**Your task**. When the word "kişiler" appears in a line of the data below, list that line.

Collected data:
----

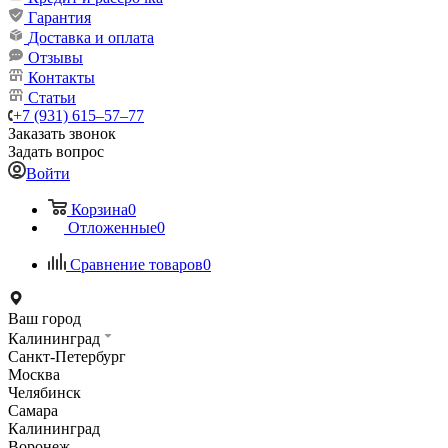
Гарантия
Доставка и оплата
Отзывы
Контакты
Статьи
+7 (931) 615‒57‒77
Заказать звонок
Задать вопрос
Войти
Корзина
0
Отложенные
0
Сравнение товаров
0
Ваш город
Калининград
Санкт-Петербург
Москва
Челябинск
Самара
Калининград
Воронеж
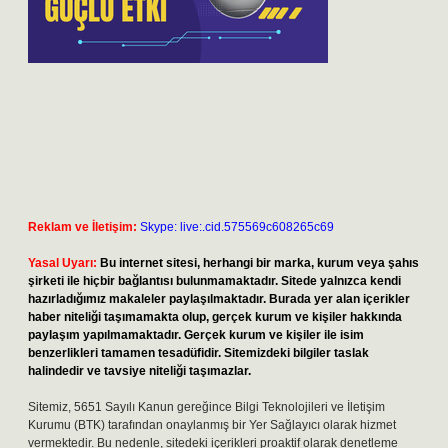
Reklam ve İletişim:
Skype: live:.cid.575569c608265c69
Yasal Uyarı:
Bu internet sitesi, herhangi bir marka, kurum veya şahıs
şirketi ile hiçbir bağlantısı bulunmamaktadır. Sitede yalnızca kendi
hazırladığımız makaleler paylaşılmaktadır. Burada yer alan içerikler
haber niteliği taşımamakta olup, gerçek kurum ve kişiler hakkında
paylaşım yapılmamaktadır. Gerçek kurum ve kişiler ile isim
benzerlikleri tamamen tesadüfidir. Sitemizdeki bilgiler taslak
halindedir ve tavsiye niteliği taşımazlar.
Sitemiz, 5651 Sayılı Kanun gereğince Bilgi Teknolojileri ve İletişim
Kurumu (BTK) tarafından onaylanmış bir Yer Sağlayıcı olarak hizmet
vermektedir. Bu nedenle, sitedeki içerikleri proaktif olarak denetleme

----

**Solution to this problem**.
haber niteliği taşımamakta olup, gerçek kurum ve kişiler hakkında
paylaşım yapılmamaktadır. Gerçek kurum ve kişiler ile isim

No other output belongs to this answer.